I’m feeling very happy with it all right now 🙂
When I first got back into swimming in 2012 my plan was always to train myself up to be able to breathe bilaterally. I always considered that to be part of what constitutes a ‘proper’ swimmer.
So I’d try – and I would really try – but I just couldn’t master it.
It wasn’t so much the breathing part – I could always technically breathe to both sides, it’s just that when I breathed to the right I couldn’t seem to swim at the same time. I seemed to lose all momentum and power and as much as I worked on it I just wasn’t getting any better. So after a couple of weeks of diligently working on it I’d give up again.
Then when I did the Channel Relay I noticed that all the swimmers in my team only breathed to one side during that swim (even Mike Read, the king of the Channel). My attitude then was ‘bugger bilateral’.
Until now that is.
Unfortunately during the first technique session with Ray from SwimCanaryWharf there was a misunderstanding and I thought that he had said that bilateral wasn’t important.
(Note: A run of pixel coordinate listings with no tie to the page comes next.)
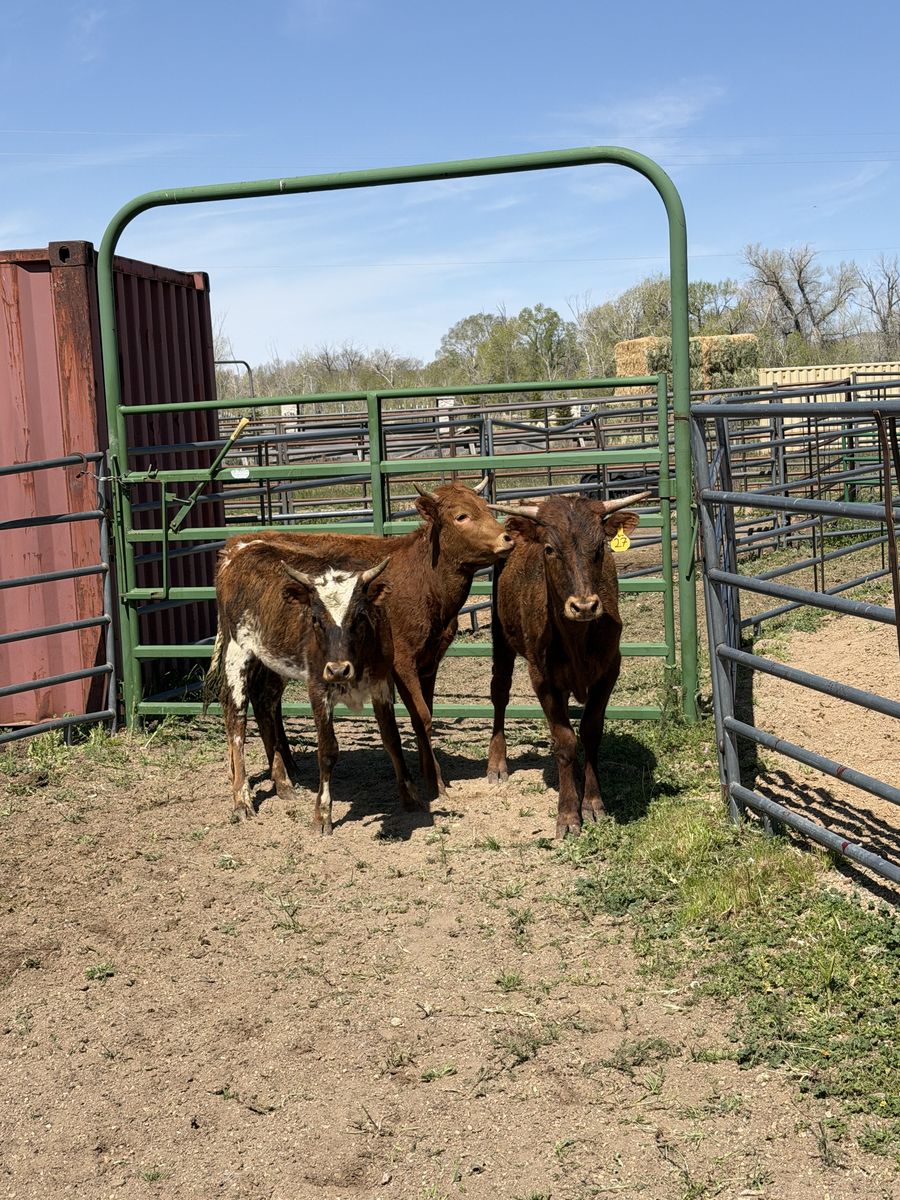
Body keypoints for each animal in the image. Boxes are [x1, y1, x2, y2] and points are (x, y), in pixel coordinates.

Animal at [203, 546, 418, 833]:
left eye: (360, 616)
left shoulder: (381, 683)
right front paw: (322, 814)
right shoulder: (318, 687)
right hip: (238, 652)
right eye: (315, 619)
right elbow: (327, 750)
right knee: (235, 718)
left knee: (264, 702)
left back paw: (282, 782)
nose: (338, 670)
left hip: (274, 661)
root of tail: (236, 552)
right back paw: (242, 799)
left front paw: (409, 796)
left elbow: (392, 739)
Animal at [222, 481, 514, 802]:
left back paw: (283, 776)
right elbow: (422, 717)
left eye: (485, 507)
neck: (423, 576)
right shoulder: (402, 662)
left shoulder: (429, 661)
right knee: (243, 708)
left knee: (265, 702)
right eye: (461, 516)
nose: (507, 538)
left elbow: (424, 714)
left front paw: (429, 775)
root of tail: (238, 547)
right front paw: (436, 782)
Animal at [485, 490, 649, 840]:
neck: (577, 638)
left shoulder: (608, 672)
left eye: (600, 548)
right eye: (549, 549)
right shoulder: (542, 678)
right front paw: (568, 814)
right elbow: (564, 741)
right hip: (500, 635)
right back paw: (497, 762)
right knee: (499, 692)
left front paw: (592, 802)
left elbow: (589, 732)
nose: (584, 606)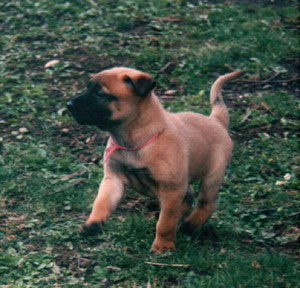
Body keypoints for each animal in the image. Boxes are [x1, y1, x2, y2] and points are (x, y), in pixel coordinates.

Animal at [67, 66, 240, 253]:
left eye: (99, 93)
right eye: (88, 89)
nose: (69, 105)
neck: (133, 141)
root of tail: (215, 120)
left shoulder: (171, 189)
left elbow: (165, 223)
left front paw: (163, 246)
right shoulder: (113, 179)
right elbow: (101, 202)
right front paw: (92, 224)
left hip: (211, 177)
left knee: (206, 204)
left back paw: (189, 226)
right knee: (188, 195)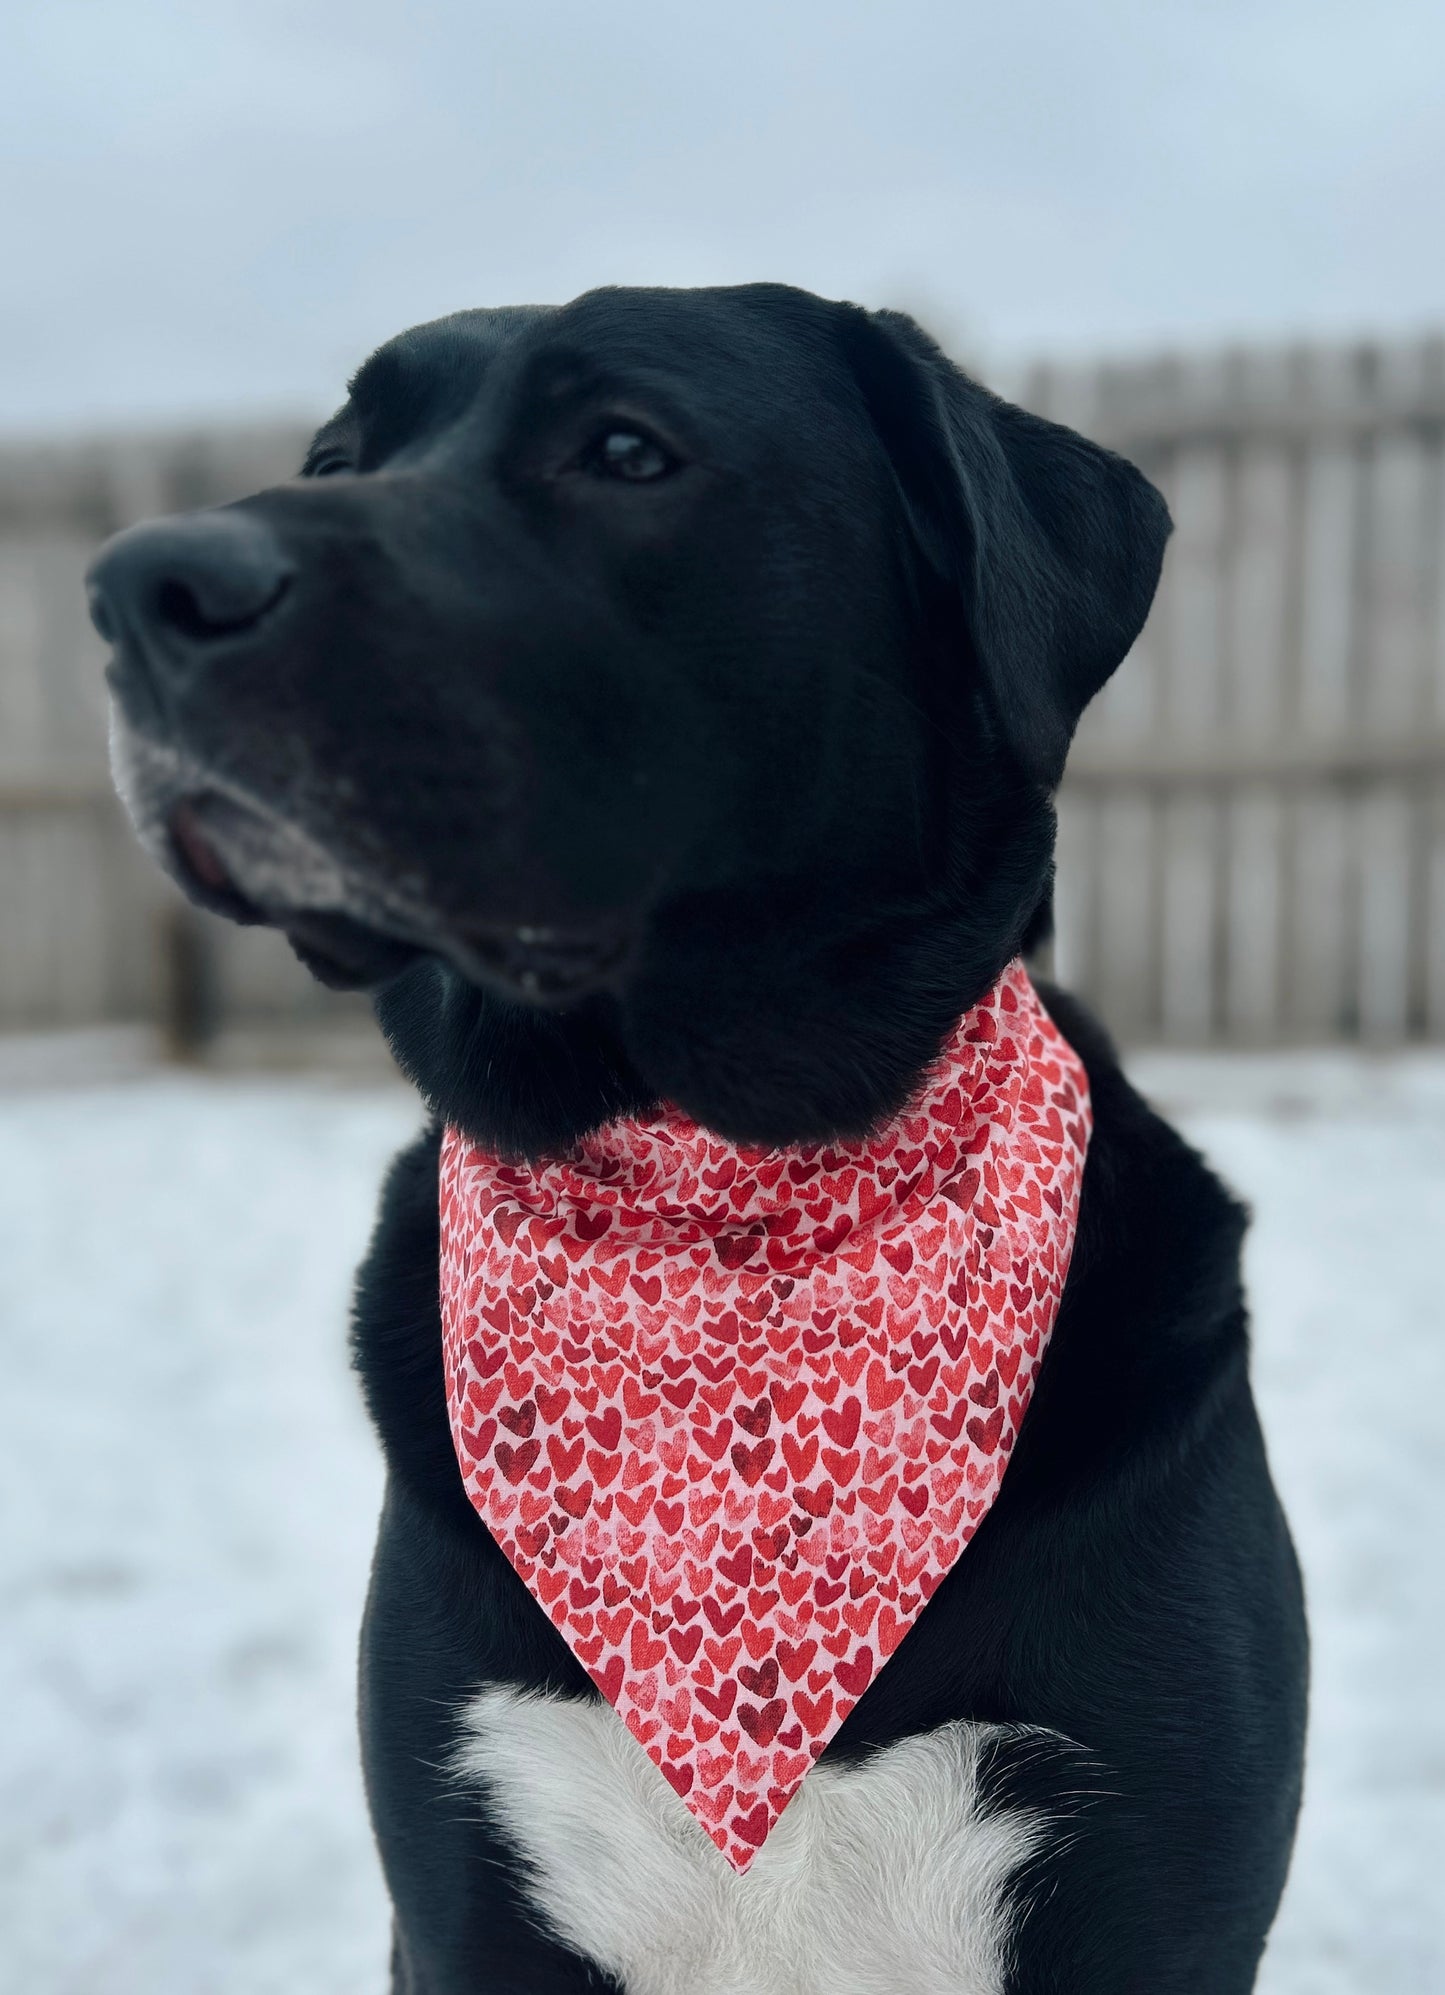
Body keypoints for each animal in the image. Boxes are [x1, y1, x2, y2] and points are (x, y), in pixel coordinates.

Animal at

However, during the second session he was disappointed that I wasn’t breathing bilaterally during normal swims (ie when not working on the specific drills). So this morning (the first chance I’ve had to swim since I saw him last week) I committed to breathing bilaterally.
And I can do it!!
With just two coaching sessions (and me working on some drills myself) I can do it. It was clearly all to do with the way I would ‘lean’ on my right arm as I was swimming and now that this is better (but by no means perfect yet) it has freed me up to be able to breathe bilaterally.
Not only that, but this morning’s swim felt wonderful and relaxed and I swam with a sense of perpetual motion and not a ‘limpy’ hard working stroke.
I’m feeling really confident about the changes this will make to my swimming overall.